We established (and are still establishing) our beliefs by coming to a consensus about what we think is important for a healthy and functional society. I've been asked before whether the idea that we don't mention God means that we're humanist or naturalist, but it doesn't mean that. We don't mention God because we know that people have different beliefs about God and we only deal with things that we can have a consensus about within our belief system. We're not here to replace other religions, but to exist along with them, and maybe influence them in positive ways. We also want to create an environment of respect for each other's personal beliefs about God.

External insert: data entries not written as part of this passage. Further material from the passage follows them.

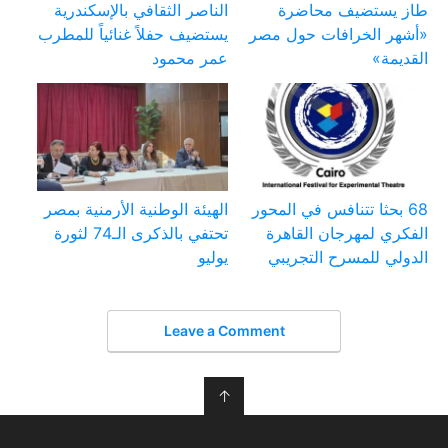
طاز يستضيف محاضرة
الناصر الثقافي بالإسكندرية
«أشهر الخرافات حول مصر
يستضيف حفلاً غنائياً للمطرب
القديمة»
عمر محمود
68 بحثا تتنافس في المحور
الهيئة الوطنية الأرمنية بمصر
الفكري لمهرجان القاهرة
تحتفي بالذكرى الـ74 لثورة
الدولي للمسرح التجريبي
يوليو
Leave a Comment
↑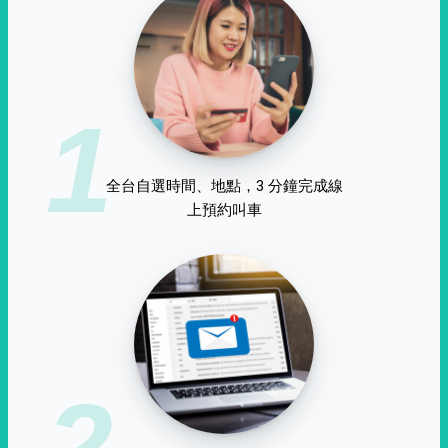
1
全台自選時間、地點，3 分鐘完成線
上預約叫車
2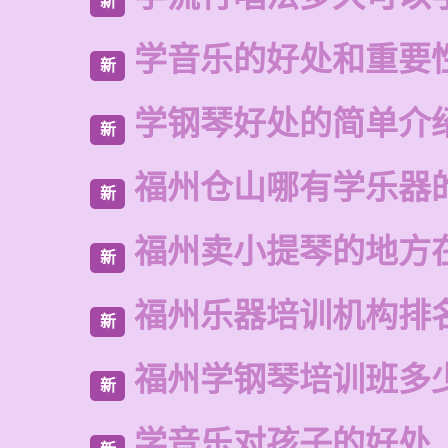
新
学音乐的好处和重要
新
学钢琴好处的简单介
新
福州仓山哪有学乐器
新
福州卖小提琴的地方
新
福州乐器培训机构排
新
福州学钢琴培训班多
新
学音乐对孩子的好处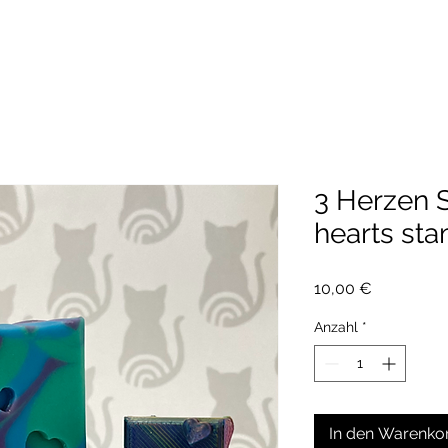
3 Herzen 
hearts st
Preis
10,00 €
Anzahl
*
In den Warenko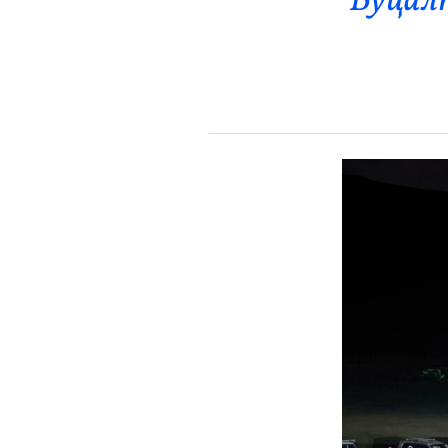
Буцалт
Эрүүл Мэнд
Орон Нутаг
Спорт
Энтертайнмент
Эрэн Сурвалжилга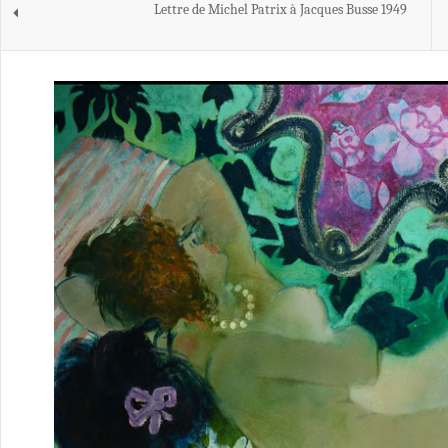
Lettre de Michel Patrix à Jacques Busse 1949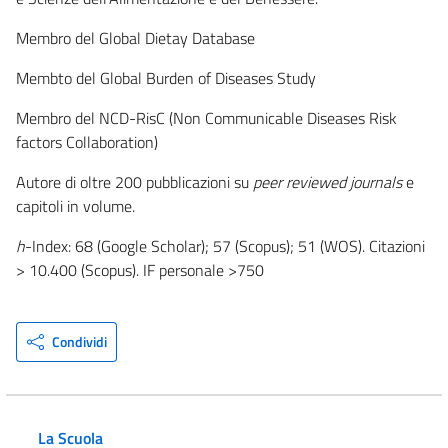
Membro del Global Dietay Database
Membto del Global Burden of Diseases Study
Membro del NCD-RisC (Non Communicable Diseases Risk
factors Collaboration)
Autore di oltre 200 pubblicazioni su
peer reviewed journals
e
capitoli in volume.
h
-Index: 68 (Google Scholar); 57 (Scopus); 51 (WOS). Citazioni
> 10.400 (Scopus). IF personale >750
Condividi
La Scuola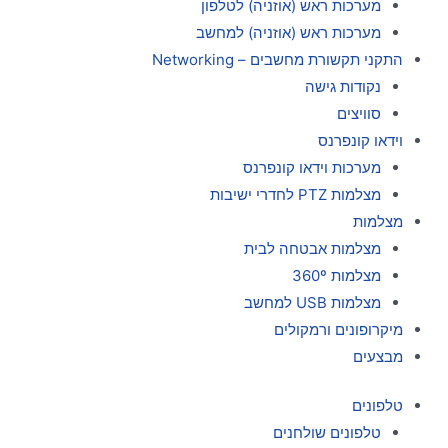
מערכות ראש (אוזניה) לטלפון
מערכות ראש (אוזניה) למחשב
התקני תקשורת מחשבים – Networking
נקודות גישה
סוויצים
וידאו קונפרנס
מערכות וידאו קונפרנס
מצלמות PTZ לחדרי ישיבות
מצלמות
מצלמות אבטחה לבית
מצלמות 360º
מצלמות USB למחשב
מיקרופונים ורמקולים
מבצעים
טלפונים
טלפונים שולחנים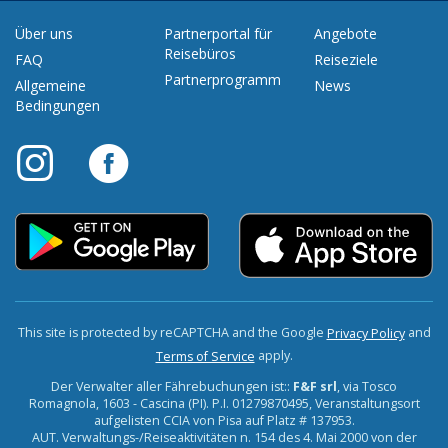
Über uns
Partnerportal für
Angebote
Reisebüros
FAQ
Reiseziele
Partnerprogramm
Allgemeine
News
Bedingungen
This site is protected by reCAPTCHA and the Google
and
Privacy Policy
apply.
Terms of Service
Der Verwalter aller Fährebuchungen ist::
F&F srl
, via Tosco
Romagnola, 1603 - Cascina (PI). P.I. 01279870495, Veranstaltungsort
aufgelisten CCIA von Pisa auf Platz # 137953.
AUT. Verwaltungs-/Reiseaktivitäten n. 154 des 4. Mai 2000 von der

One thing that's unique about Why This Way is that the first things we established were about the organization's decision-making process. This is because we often see organizations doing things in their governments that don't seem to make sense according to their values, and we want to avoid that as much as possible. We establish things by consensus, and we have rules of communication to encourage respectful dialog and minimize escalation of conflict. Although we have our set of core beliefs, the rules of communication are the first things we established, and our beliefs sort of grew from them. So although we are about health and holism in general, I guess our religion is very focused on respectful communication, and the idea that a lot more can be accomplished by people actually listening to each other and attempting to build a consensus than people might think. We want to bring that idea into as many areas of life as possible, like political debates, advertising, and education.